The commission is further seeking for the amendment of Section 153 of the Constitution to read thus: “The Independent National Electoral commission shall not be subject to the direction or control of any other authority or persons in all its operations,” as is the case with other regulatory bodies.

INEC is seeking an amendment to its power to disqualify candidates at any election. Under the constitution and Electoral Act, which deal with the disqualification of candidates, INEC lacks the power to disqualify any candidate sponsored by political parties for elections.

In the letter, the commission cited the case of Atiku vs INEC, where the Supreme Court ruled that INEC could not stop the former Vice-President Atiku Abubakar from contesting the 2007 presidential election.

By the provisions of the Electoral Act, INEC can only disqualify any candidate based on judicial orders.

In making its case, INEC said: “The commission should be empowered to disqualify any candidate, if there is a prima facie case shown from the presentation that the candidate is unqualified, after all, it (INEC) is not only a management body, it is also a regulatory one and should have some powers in this regard just like such bodies as the Nigeria Deposit Insurance Corporation (NDIC) or Central Bank of Nigeria (CBN) in revoking bank licences, approving bank director nominees, or National Agency for Food and Drug Administration and Control (NAFDAC) in sealing unregistered pharmaceutical premises or seizing bad or expired drugs.”
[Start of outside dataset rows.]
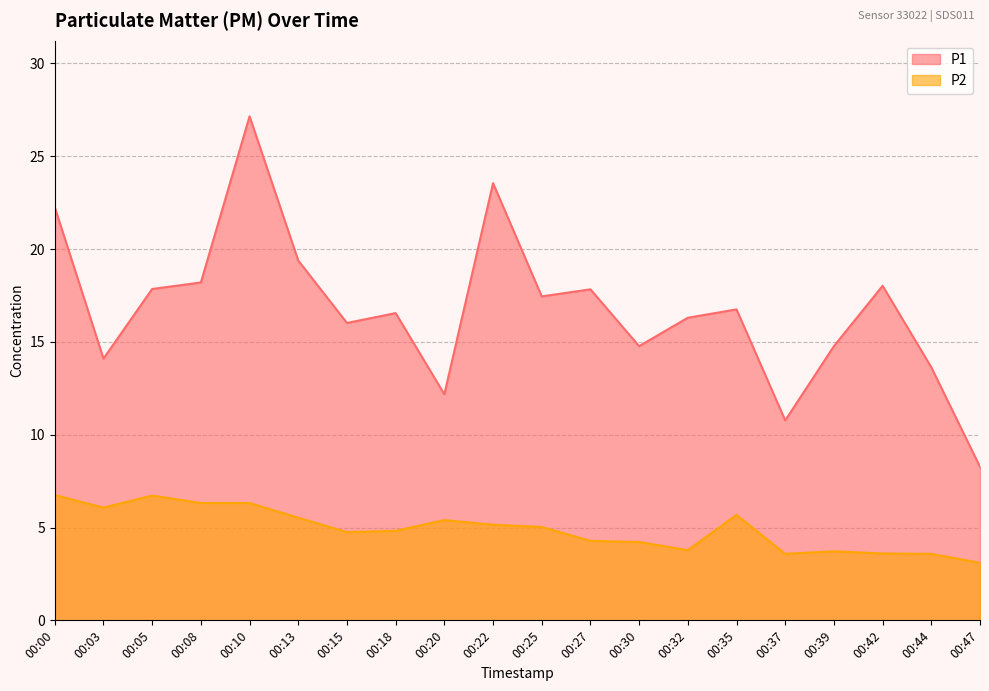

What is the difference between the second highest and minimum values in the P2 series?

3.6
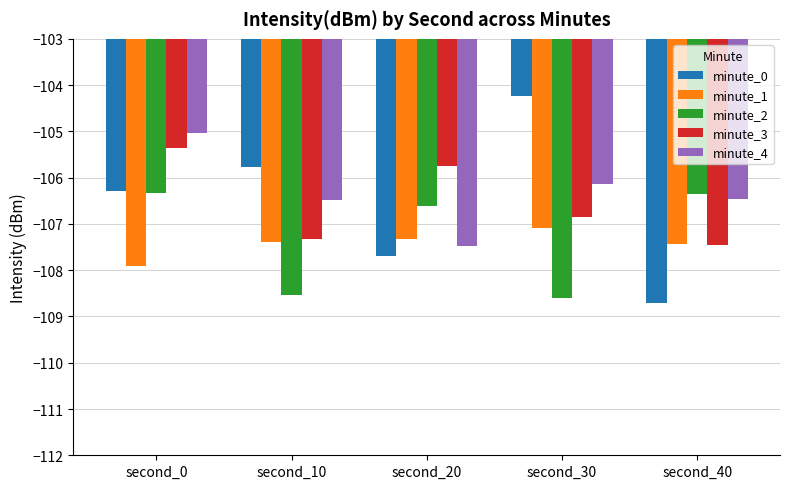

What is the difference between the maximum and minimum values in the minute_1 series?

0.8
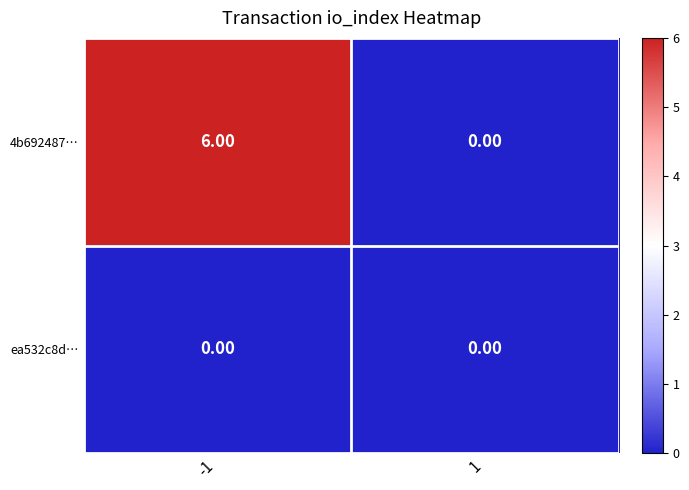

Which series has the largest total across all categories?

4b692487…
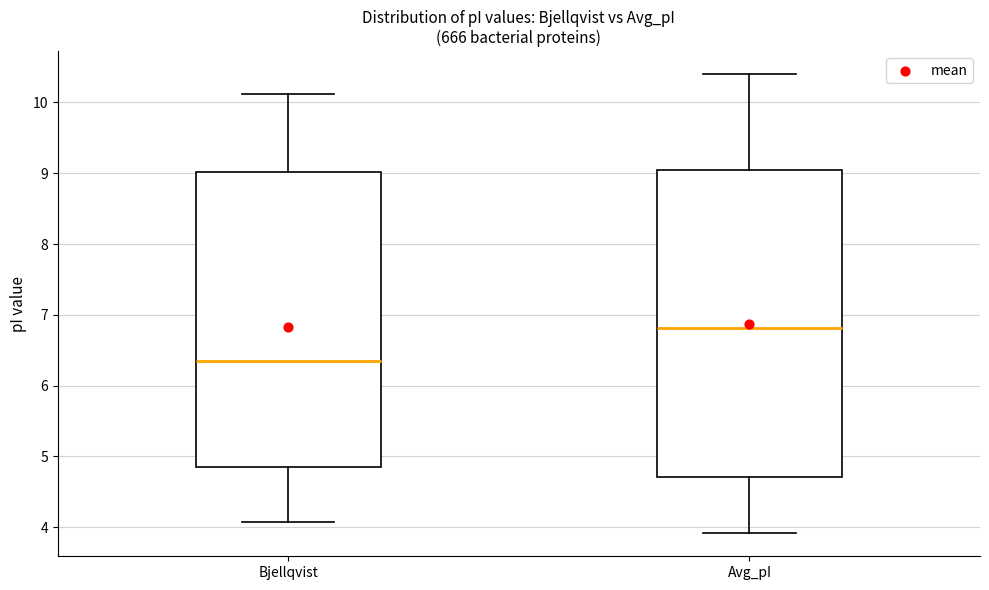

Reading left to right, transcribe this box plot: for each box, give where its median line is, the range the box spans, and where its two whiskers end, as read against the y-axis. The values are not printed on the chart, so give them approximately, as read against the axis.

Bjellqvist: median 6.4, box 4.9 to 9.0, whiskers 4.1 to 10.1
Avg_pI: median 6.8, box 4.7 to 9.0, whiskers 3.9 to 10.4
Accordingly, INEC said that the constitution and Electoral Act should be amended to: “Disqualify candidates who evidently do not satisfy the requirements for the position, he or she is vying for as provided in 65, 66, 106 107, 131, 137, 177 and 182 of the Constitution.”

The commission is also seeking powers to disqualify for 10 years anyone convicted for electoral offences by a court or tribunal, as well as powers to determine the names of political parties that would have their names on the ballot papers.

INEC argued that since the commission has the power to register and deregister political parties, “it is for the above reason that INEC should be empowered in consultation with political parties to determine the criteria by which political parties get on the ballot.

“This is consistent with best practice in many parts of the world.  The criteria for being on the ballot shall include: payment of fees prescribed by the commission, securing certain percentage of votes at general elections and winning a minimum number of seats in the legislative election.”

In addition, INEC wants the power to determine the dates of presidential, National Assembly and other elections, noting that for the Electoral Act to be the sole determinant of any election is not proper.

In this regard, INEC is proposing that the amendment should read: “Elections to each House of the National Assembly shall be held on a date to be appointed by the Independent National Electoral Commission.” The same amendments were proposed for the conduct of the presidential and governorship as well as the state Houses of Assembly elections.

With respect to bye-elections, INEC proposed that whenever there is a vacancy within 90 days, the commission should be empowered to reserve two periods for bye-elections within a year.

INEC has also recommended the establishment of an Election Offences Commission, as it does not have the capacity to handle electoral offences, which shall be headed by a secretary for a four-year period that is renewable, while staff of the commission shall affirm to an oath of neutrality.

The commission would also want legislative pronouncements to assist women participation in elections, while seeking legal provisions for Nigerians who have attained the age of 18, but are resident outside the country, to enable them vote.